Guest Commentary: Investing in localized agriculture and empowering our family farms
At a recent House Agriculture Committee hearing, I had the opportunity to question U.S. Secretary of Agriculture Sonny Perdue. I had a couple of questions prepared for him, but I ended up just focusing in on one issue because of how shocking his response was: When I asked him about what we can do to support the small and mid-sized farms that are so vital to our upstate economy and rural way of life, he was utterly dismissive, writing off these farms by pointing to economies of scale and effectively shrugging his shoulders.
Our district is home to more than 5,000 farms and more than 8,000 farm operations, and it’s the third-most rural Congressional district held by a Democrat and the eighth-most rural overall. In 10 of the 11 counties I represent, the number of operating dairy farms has diminished. I cannot simply chock this trend up to economies of scale. Our dairy farmers are being forced to sell their farms and shut their doors due to low prices, market concentration and a serious lack of local infrastructure.
So what I wanted to do in this hearing with Secretary Perdue was have a real conversation about how we can empower our small farms, whose priorities are too often overshadowed in Washington.
I’m particularly focused on investing in localized infrastructure and technology for small farms based on conversations I had during my first in-district work period, where I toured farms and met with local farmers to hear their ideas. At Don’s Dairy Supply, a local dairy equipment provider in Delaware County, the owners showed me processing containers they’re outfitting where local dairy farms can process milk on-site, instead of sending their milk to a processor that cuts significantly into their profits. Local processing facilities like this will ultimately save small dairy operations money and make our rural economies more self-sustaining.
At Frost Valley Farm, manager Bari Zeiger told me about the innovative sustainable farming techniques she’s using to maximize output at the farm year-round, especially in the face of climate change. I talked with Bari about the opportunities we have in front of us: young farmers in particular are interested in sustainable farming practices, and consumers are increasingly interested in buying local. There are tremendous opportunities for growth if we empower these farms by investing in the necessary infrastructure for them to market their products throughout the state of New York and even beyond.

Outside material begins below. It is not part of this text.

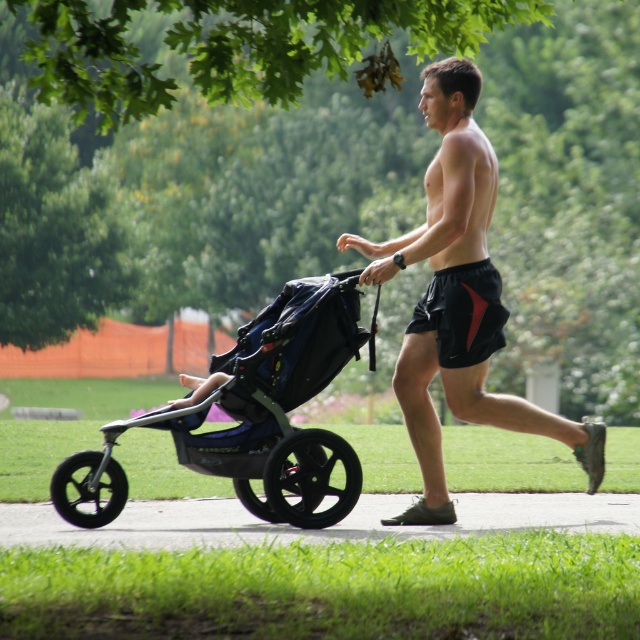
You are a photographer trying to capture the man jogging with the stroller. The black matte shorts at center is represented by point (458, 298). Where should you position your camera to ensure the black matte shorts at center is in the center of the photo?

To center the black matte shorts at center, position the camera so that point (458, 298) is at the photo frame center.

You are a runner who wants to avoid the black rubber pavement at lower center while jogging with your black matte stroller at left. Which direction should you steer the stroller to avoid it?

The black matte stroller at left is currently on the black rubber pavement at lower center. To avoid it, steer the stroller away from the black rubber pavement at lower center towards the grass or other surfaces not mentioned in the scene description.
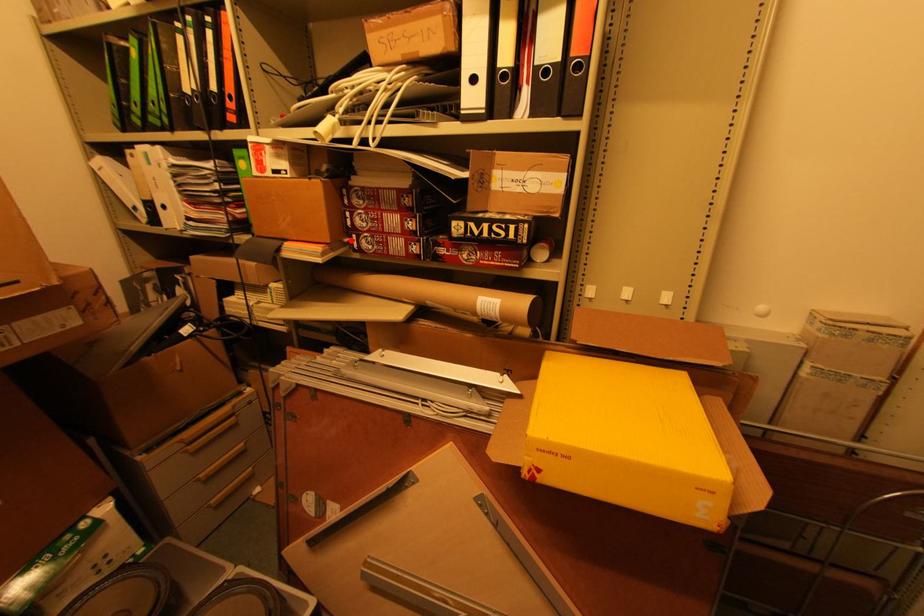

At roundtables I’ve held with farmers, folks discussed ways we can ensure that the Farm Bill is implemented with an eye toward the impact on small farms. The programs that support young and beginning farmers, as well as those that help connect farmers with local farmers markets, are critical to the success of farms in Upstate New York. We also need to tailor programs to ensure they work for our economy; we need to make sure small, family-owned operations have access to financing and micro loans to maintain and grow their operations. A couple thousand dollars, for example, could allow a farm in our region to make a vital equipment purchase that pays for itself many times over. This is one of the reasons my office is building out a grants program to help connect local farmers with access to capital through loans and grants. And we’ve got to get rid of unnecessary regulations, like ones that bar farmers from selling whole milk to schools. I’m glad to co-sponsor legislation that would change this. I’m also focused on additional ways we can incentivize local institutions to buy fruits, vegetables, and other products from family farms here.
There’s a whole lot more Congress can do to invest in localized infrastructure and support small and mid-sized farms. But as Secretary Perdue demonstrated all too clearly, the conversation in Washington right now revolves around big corporate farms instead of the family farms that are the lifeblood of our communities here. I invited Secretary Perdue to come up to our region and visit farms with me so we can have a real conversation about how to invest locally. I’m proud to be a voice for small farms in Congress, and I will never let up in speaking up for what we need here in upstate New York.
Congressman Antonio Delgado is the representative for New York’s 19th Congressional District.